The average approximated increase in each continent from 1950 to 2007 is as follows:
- Africa: 40 to 54 -> increase by ~14
- Americas: 54 to 74 -> increase by ~20
- Asia 47 to 70 -> increase by ~23
- Europe 63 to 77 -> increased by ~14
- Oceania: 70 to 80 -> increased by ~10
Approximately, Asia and Americas are the continents that showed the most significant increase in longevity from the 1950s to 2007 compared to the other continents. This makes sense since the world have been witnessing a technology and production boom from the Americas and Asia for a very long time.

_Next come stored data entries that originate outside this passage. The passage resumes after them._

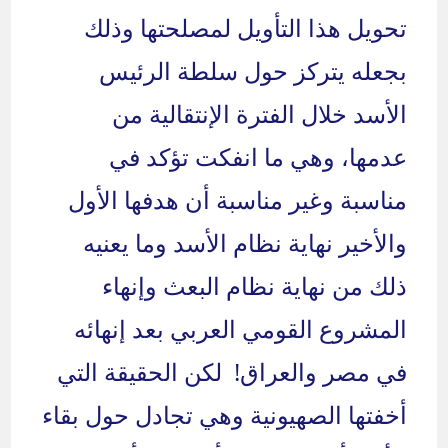
تحويل هذا التأويل لمصلحتها وذلك
بجعله يتركز حول سلطة الرئيس
الأسد خلال الفترة الإنتقالية من
عدمها، وهي ما انفكت تؤكد في
مناسبة وغير مناسبة أن هدفها الأول
والأخير نهاية نظام الأسد وما يعنيه
ذلك من نهاية نظام البعث وإنهاء
المشروع القومي العربي بعد إنهائه
في مصر والعراق! لكن الحقيقة التي
أخفتها الصهيونية وهي تجادل حول بقاء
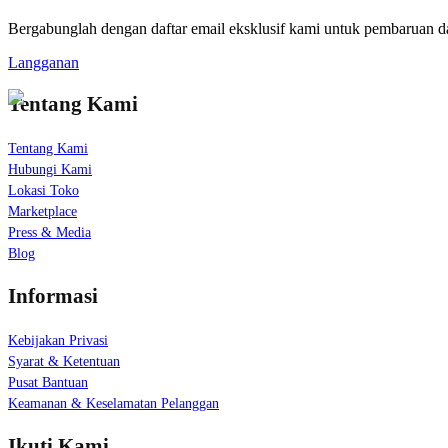
Bergabunglah dengan daftar email eksklusif kami untuk pembaruan dan
Langganan
Tentang Kami
Tentang Kami
Hubungi Kami
Lokasi Toko
Marketplace
Press & Media
Blog
Informasi
Kebijakan Privasi
Syarat & Ketentuan
Pusat Bantuan
Keamanan & Keselamatan Pelanggan
Ikuti Kami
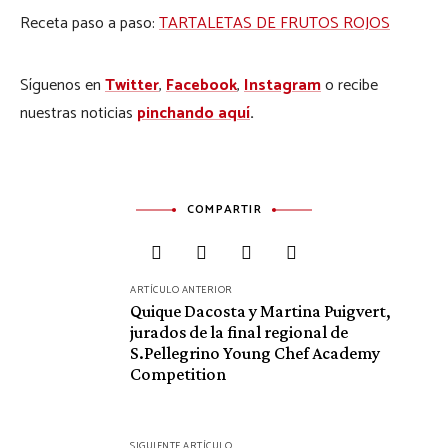
Receta paso a paso:
TARTALETAS DE FRUTOS ROJOS
Síguenos en
Twitter
,
Facebook
,
Instagram
o recibe
nuestras noticias
pinchando aquí
.
COMPARTIR
ARTÍCULO ANTERIOR
Navegación
Quique Dacosta y Martina Puigvert,
de
jurados de la final regional de
S.Pellegrino Young Chef Academy
entradas
Competition
SIGUIENTE ARTÍCULO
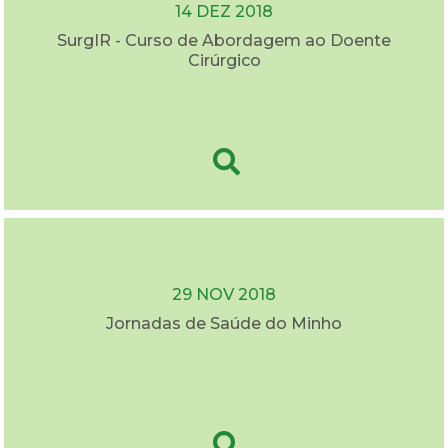
14 DEZ 2018
SurgIR - Curso de Abordagem ao Doente
Cirúrgico
29 NOV 2018
Jornadas de Saúde do Minho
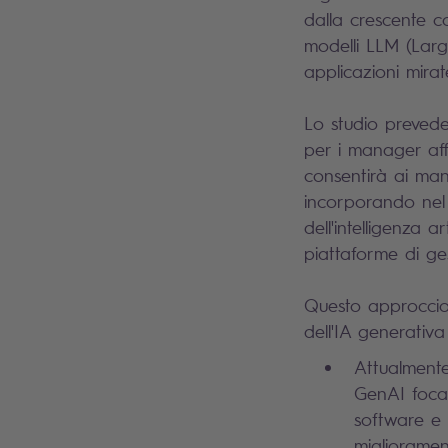
dalla crescente co
modelli LLM (Larg
applicazioni mirat
Lo studio prevede
per i manager aff
consentirà ai man
incorporando nel 
dell'intelligenza 
piattaforme di ge
Questo approccio s
dell'IA generativa
Attualmente,
GenAI focali
software e 
migliorame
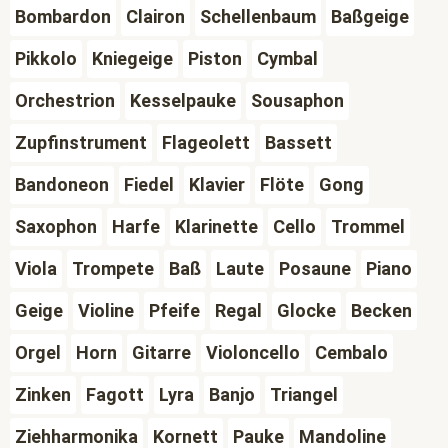
Bombardon
Clairon
Schellenbaum
Baßgeige
Pikkolo
Kniegeige
Piston
Cymbal
Orchestrion
Kesselpauke
Sousaphon
Zupfinstrument
Flageolett
Bassett
Bandoneon
Fiedel
Klavier
Flöte
Gong
Saxophon
Harfe
Klarinette
Cello
Trommel
Viola
Trompete
Baß
Laute
Posaune
Piano
Geige
Violine
Pfeife
Regal
Glocke
Becken
Orgel
Horn
Gitarre
Violoncello
Cembalo
Zinken
Fagott
Lyra
Banjo
Triangel
Ziehharmonika
Kornett
Pauke
Mandoline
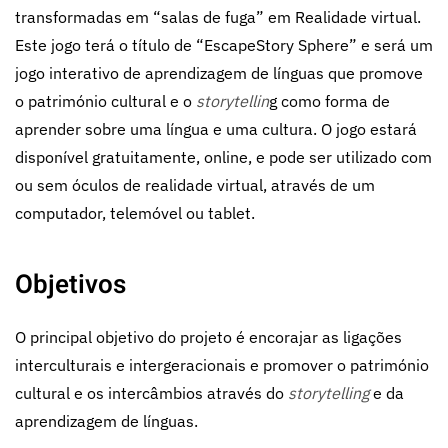
transformadas em “salas de fuga” em Realidade virtual.
Este jogo terá o título de “EscapeStory Sphere” e será um
jogo interativo de aprendizagem de línguas que promove
o património cultural e o
storytellin
g como forma de
aprender sobre uma língua e uma cultura. O jogo estará
disponível gratuitamente, online, e pode ser utilizado com
ou sem óculos de realidade virtual, através de um
computador, telemóvel ou tablet.
Objetivos
O principal objetivo do projeto é encorajar as ligações
interculturais e intergeracionais e promover o património
cultural e os intercâmbios através do
storytelling
e da
aprendizagem de línguas.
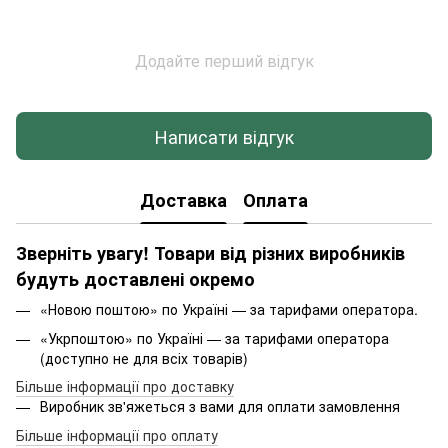
Додайте перший відгук
Написати відгук
Доставка
Оплата
Зверніть увагу! Товари від різних виробників
будуть доставлені окремо
«Новою поштою» по Україні — за тарифами оператора.
«Укрпоштою» по Україні — за тарифами оператора
(доступно не для всіх товарів)
Більше інформації про доставку
Виробник зв'яжеться з вами для оплати замовлення
Більше інформації про оплату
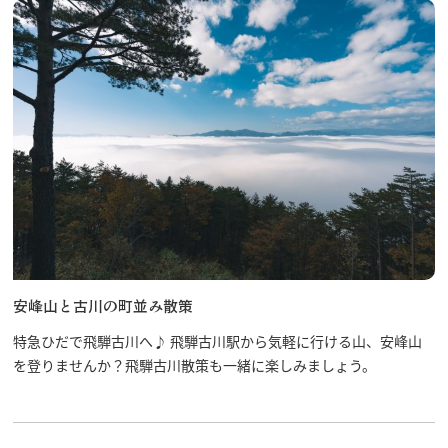
安峰山と古川の町並み散策
特急ひだで飛騨古川へ♪ 飛騨古川駅から気軽に行ける山、安峰山
を登りませんか？飛騨古川散策も一緒に楽しみましょう。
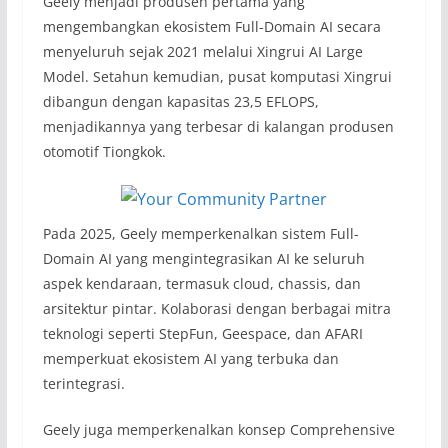
Geely menjadi produsen pertama yang
mengembangkan ekosistem Full-Domain AI secara
menyeluruh sejak 2021 melalui Xingrui AI Large
Model. Setahun kemudian, pusat komputasi Xingrui
dibangun dengan kapasitas 23,5 EFLOPS,
menjadikannya yang terbesar di kalangan produsen
otomotif Tiongkok.
Pada 2025, Geely memperkenalkan sistem Full-
Domain AI yang mengintegrasikan AI ke seluruh
aspek kendaraan, termasuk cloud, chassis, dan
arsitektur pintar. Kolaborasi dengan berbagai mitra
teknologi seperti StepFun, Geespace, dan AFARI
memperkuat ekosistem AI yang terbuka dan
terintegrasi.
Geely juga memperkenalkan konsep Comprehensive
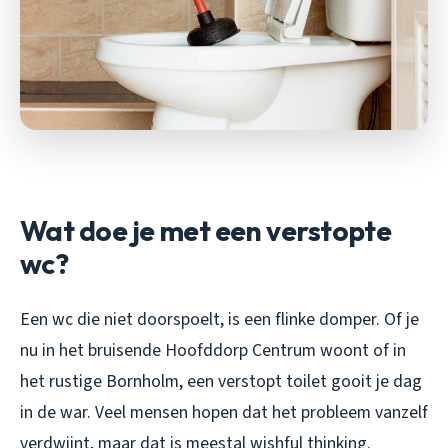
Wat doe je met een verstopte
wc?
Een wc die niet doorspoelt, is een flinke domper. Of je
nu in het bruisende Hoofddorp Centrum woont of in
het rustige Bornholm, een verstopt toilet gooit je dag
in de war. Veel mensen hopen dat het probleem vanzelf
verdwijnt, maar dat is meestal wishful thinking.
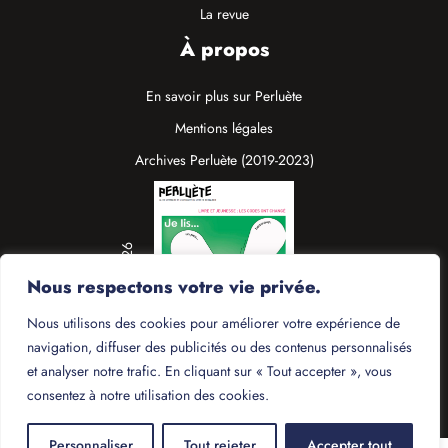
La revue
À propos
En savoir plus sur Perluète
Mentions légales
Archives Perluète (2019-2023)
N°19 / Mars 2026
Nous respectons votre vie privée.
Nous utilisons des cookies pour améliorer votre expérience de
navigation, diffuser des publicités ou des contenus personnalisés
et analyser notre trafic. En cliquant sur « Tout accepter », vous
consentez à notre utilisation des cookies.
Personnaliser
Tout rejeter
Accepter tout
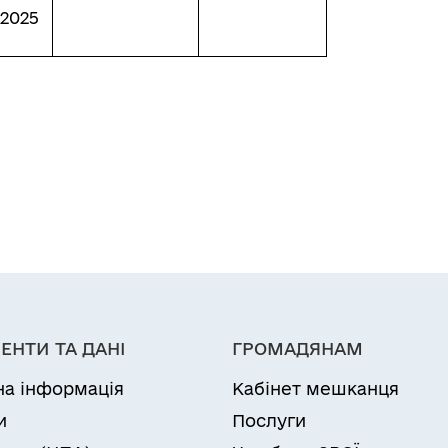
.2025
ЕНТИ ТА ДАНІ
ГРОМАДЯНАМ
на інформація
Кабінет мешканця
и
Послуги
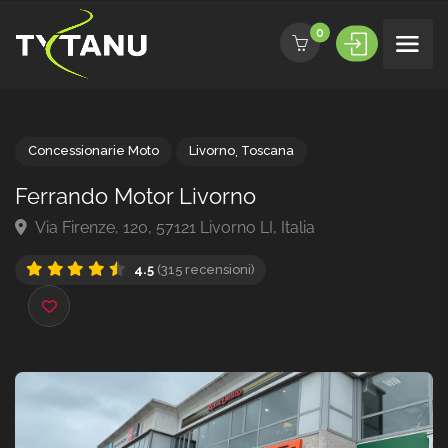
0
Concessionarie Moto
Livorno
,
Toscana
Ferrando Motor Livorno
Via Firenze, 120, 57121 Livorno LI, Italia
4.5
(315 recensioni)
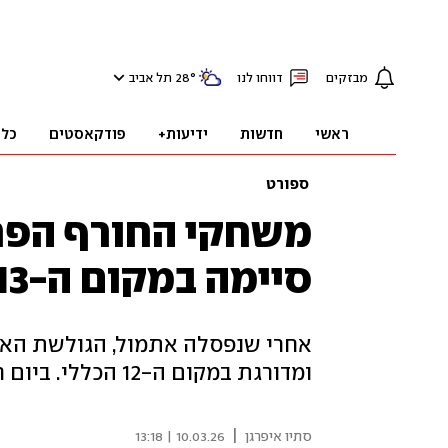
מבזקים
דווחו לנו
°
28
תל אביב
ראשי
חדשות
ידיעות+
פודקאסטים
כלכ
ספורט
משחקי החורף הפרא
סיימה במקום ה-13
ומדורגת במקום ה-12 הכללי. ביום חמישי היא תתחרה במקצה נוסף
|
סתיו איפרגן
10.03.26 | 13:18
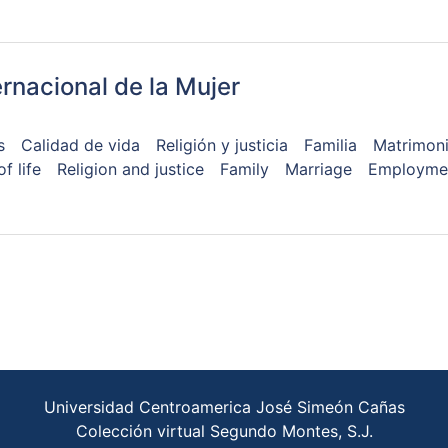
rnacional de la Mujer
s
Calidad de vida
Religión y justicia
Familia
Matrimon
f life
Religion and justice
Family
Marriage
Employmen
Universidad Centroamerica José Simeón Cañas
Colección virtual Segundo Montes, S.J.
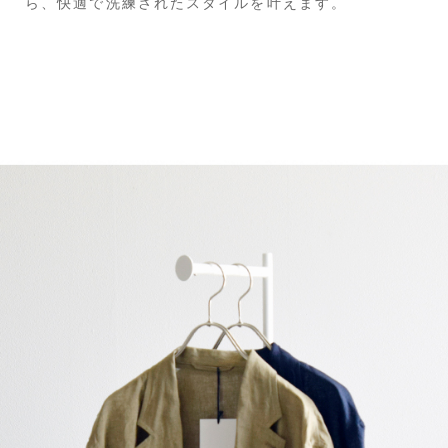
ら、快適で洗練されたスタイルを叶えます。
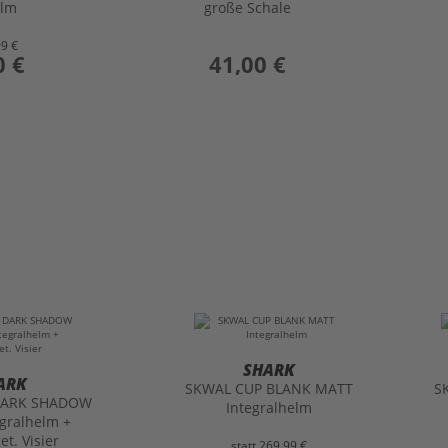
elm
große Schale
99 €
0 €
preis
41,00 €
SHARK
ARK
SKWAL CUP BLANK MATT
S
DARK SHADOW
Integralhelm
gralhelm +
et. Visier
statt
269,99 €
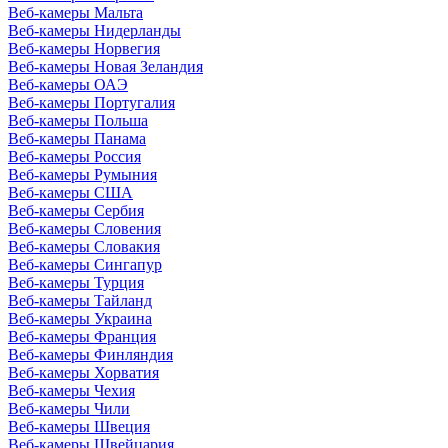
Веб-камеры Мальта
Веб-камеры Нидерланды
Веб-камеры Норвегия
Веб-камеры Новая Зеландия
Веб-камеры ОАЭ
Веб-камеры Португалия
Веб-камеры Польша
Веб-камеры Панама
Веб-камеры Россия
Веб-камеры Румыния
Веб-камеры США
Веб-камеры Сербия
Веб-камеры Словения
Веб-камеры Словакия
Веб-камеры Сингапур
Веб-камеры Турция
Веб-камеры Тайланд
Веб-камеры Украина
Веб-камеры Франция
Веб-камеры Финляндия
Веб-камеры Хорватия
Веб-камеры Чехия
Веб-камеры Чили
Веб-камеры Швеция
Веб-камеры Швейцария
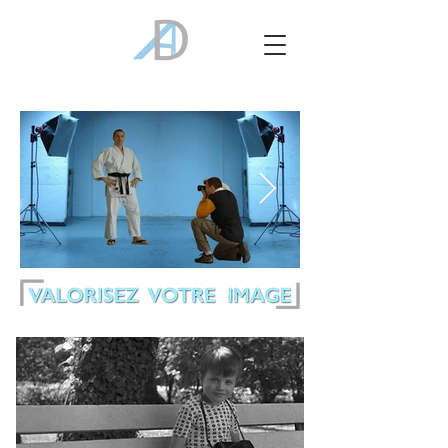
Click here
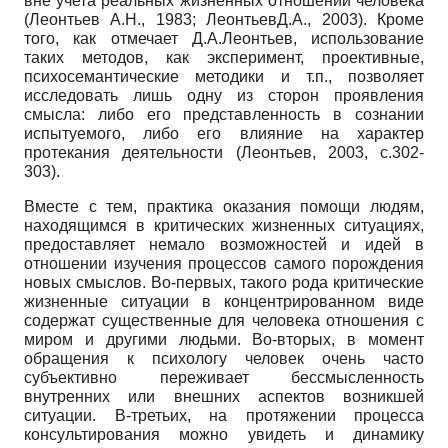
вне учета реальных жизненных отношений человека
(Леонтьев А.Н., 1983; ЛеонтьевД.А., 2003). Кроме
того, как отмечает Д.А.Леонтьев, использование
таких методов, как эксперимент, проективные,
психосемантические методики и т.п., позволяет
исследовать лишь одну из сторон проявления
смысла: либо его представленность в сознании
испытуемого, либо его влияние на характер
протекания деятельности (Леонтьев, 2003, с.302-
303).
Вместе с тем, практика оказания помощи людям,
находящимся в критических жизненных ситуациях,
предоставляет немало возможностей и идей в
отношении изучения процессов самого порождения
новых смыслов. Во-первых, такого рода критические
жизненные ситуации в концентрированном виде
содержат существенные для человека отношения с
миром и другими людьми. Во-вторых, в момент
обращения к психологу человек очень часто
субъективно переживает бессмысленность
внутренних или внешних аспектов возникшей
ситуации. В-третьих, на протяжении процесса
консультирования можно увидеть и динамику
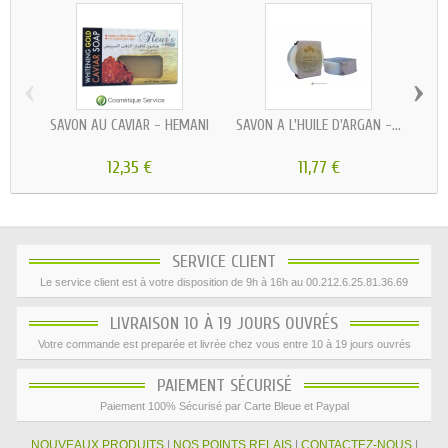
‹
›
SAVON AU CAVIAR - HEMANI
SAVON À L'HUILE D'ARGAN -...
12,35 €
11,77 €
SERVICE CLIENT
Le service client est à votre disposition de 9h à 16h au 00.212.6.25.81.36.69
LIVRAISON 10 À 19 JOURS OUVRÉS
Votre commande est preparée et livrée chez vous entre 10 à 19 jours ouvrés
PAIEMENT SÉCURISÉ
Paiement 100% Sécurisé par Carte Bleue et Paypal
NOUVEAUX PRODUITS
|
NOS POINTS RELAIS
|
CONTACTEZ-NOUS
|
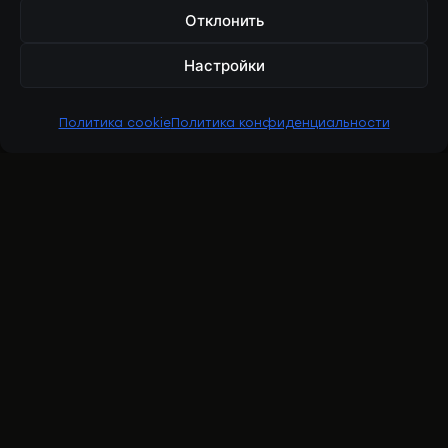
Отклонить
Настройки
Политика cookie
Политика конфиденциальности
RBESOLOV
Ренат Бесолов — рыбопромышленная
индустрия, личный бренд и проект
BFISHERMAN.
YOUTUBE
INSTAGRAM
TIKTOK
LINKEDIN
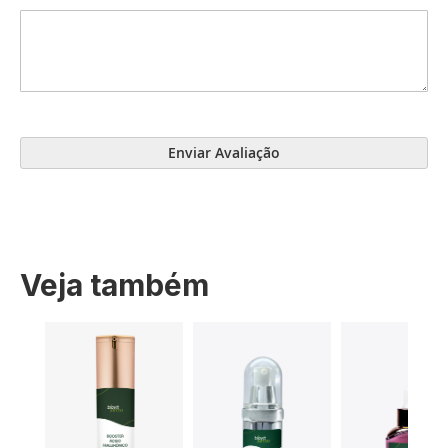
Enviar Avaliação
Veja também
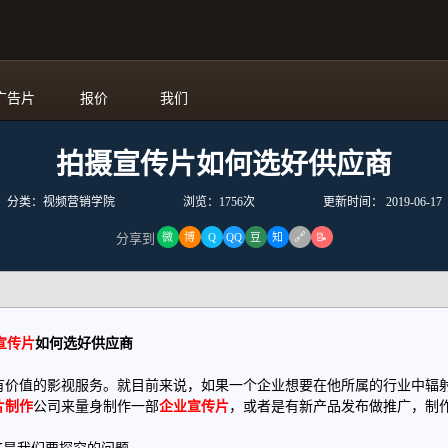
广告片
报价
我们
拍摄宣传片如何选好供应商
分类：视频营销学院
浏览：1756次
更新时间：
2019-06-17
🔗
分享到
微
博
Q
QQ
豆
知
📝
宣传片
如何选好供应商
有价值的影视服务。就目前来说，如果一个企业想要在他所属的行业中辐
片制作
公司来量身制作一部
企业宣传片
，或者是有新产品发布做推广，制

About the variations in each continent
Europe’s dataset is the one that caught my eye initially. There is not a very significant variance among the different European countries. But there seems to be an outlier country in the graph, and not surprisingly it is my country Turkey. It has been always debated whether Turkey belongs to Europe or Asia. Since this data set has been relatively not so new, it is recorded in Europe, as it was the case during my childhood before all the political unrest that started with the new government: aka Geopolitics. Since Turkey’s resources and the GDP are not as high as the other European countries, Turkey’s data points stick out. If the data recorders had kept recording data after the 2010s, Turkey would have been probably moved to Asia. And it might fit in well with the high variance of longevity in Asian countries. -Or we should all give up and create a Euroasia factor in the continent feature and add Turkey and Russia there. :-) -
Asia shows the highest variance among all the continents, since the GDP is not as uniform throughout the Asian countries unlike the European countries. Americans and Africas also show a high variance since there are many different countries with varying GDPs and technologies advancements in Africa, Americas and Asia.